No Discrimination Against Fields of Endeavor. If you can’t use Llama 2 to—for example—train another model, it’s by definition not open source. Their entire acceptable use policy is included by reference and contains a wide variety of sometimes ambiguous restrictions.
So, why does this matter?
As an open-source maintainer and PSF Fellow, I have no objection to the existence of commercially licensed software. I use much of it, and have sold commercial licenses for software that I’ve written too. However, people—and especially megacorps—misrepresenting their closed-off projects as open source is an infuriating form of parasitism on a reputation painstakingly built over decades.
The restriction on model training makes Llama 2 much less useful for AI safety research, but it incurs just as much direct (roughly all via misuse IMO) and acceleration risk as an open-source release.
Using a custom license adds substantial legal risk for prospective commercial users, especially given the very broad restrictions imposed by the acceptable use policy. This reduces the economic upside enormously relative to standard open terms, and leaves Meta’s competitors particularly at risk of lawsuits if they attempt to use Llama 2.
To summarize, Meta gets a better cost/benefit tradeoff by using a custom, non-open-source license especially if people incorrectly percieve it as open source; everyone else is worse off; and it seems to me like they’re deliberately misrepresenting what they’ve done for their own gain. This really, really annoys me.

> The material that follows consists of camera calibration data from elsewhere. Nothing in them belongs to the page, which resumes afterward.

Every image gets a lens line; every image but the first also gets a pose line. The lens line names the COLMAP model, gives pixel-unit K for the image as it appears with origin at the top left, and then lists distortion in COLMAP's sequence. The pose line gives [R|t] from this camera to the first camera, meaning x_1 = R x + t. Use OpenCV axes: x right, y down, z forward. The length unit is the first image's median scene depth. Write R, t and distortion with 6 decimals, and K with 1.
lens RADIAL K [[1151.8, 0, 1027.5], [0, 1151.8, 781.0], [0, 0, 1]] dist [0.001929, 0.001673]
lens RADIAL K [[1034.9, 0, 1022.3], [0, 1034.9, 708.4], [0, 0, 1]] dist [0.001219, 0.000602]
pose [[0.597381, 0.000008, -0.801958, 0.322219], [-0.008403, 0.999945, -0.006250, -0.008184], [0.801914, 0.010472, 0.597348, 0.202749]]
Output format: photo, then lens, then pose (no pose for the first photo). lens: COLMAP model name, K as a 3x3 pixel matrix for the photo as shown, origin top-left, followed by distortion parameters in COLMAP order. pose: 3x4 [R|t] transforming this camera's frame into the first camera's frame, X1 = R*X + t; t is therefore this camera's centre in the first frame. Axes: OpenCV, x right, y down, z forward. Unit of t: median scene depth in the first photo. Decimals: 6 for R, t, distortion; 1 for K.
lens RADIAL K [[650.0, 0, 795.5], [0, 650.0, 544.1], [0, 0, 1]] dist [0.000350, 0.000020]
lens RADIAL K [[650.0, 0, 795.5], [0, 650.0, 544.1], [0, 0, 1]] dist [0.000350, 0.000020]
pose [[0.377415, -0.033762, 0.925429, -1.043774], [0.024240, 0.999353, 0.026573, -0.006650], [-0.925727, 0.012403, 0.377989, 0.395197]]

When someone describes Llama 2 as “open source”, please correct them: Meta is offering a limited commercial license which discriminates against specific users and bans many valuable use-cases, including in alignment research.
Huh, that’s very useful context, thanks! Seems like pretty sad behaviour.
Thanks a lot for the context!
Out of curiosity, why does the model training restriction make it much less useful for safety research?
Example projects you’re not allowed to do, if they involve other model families:
using Llama 2 as part of an RLAIF setup, which you might want to do when investigating Constitutional AI or decomposition or faithfulness of chain-of-thought or many many other projects;
using Llama 2 in auto-interpretability schemes to e.g. label detected features in smaller models, if this will lead to improvements in non-Llama-2 models;
fine-tuning other or smaller models on synthetic data produced by Llama 2, which has some downsides but is a great way to check for signs of life of a proposed technique
In many cases I expect that individuals will go ahead and do this anyway, much like the license of Llama 1 was flagrantly violated all over the place, but remember that it’s differentially risky for any organisation which Meta might like to legally harass.
Thanks, that makes sense! I did not fully realize that the phrase in the terms is really just “improve any other large language model”, which is indeed so vague/general that it could be interpreted to include almost any activity that would entail using Llama-2 in conjunction with other models.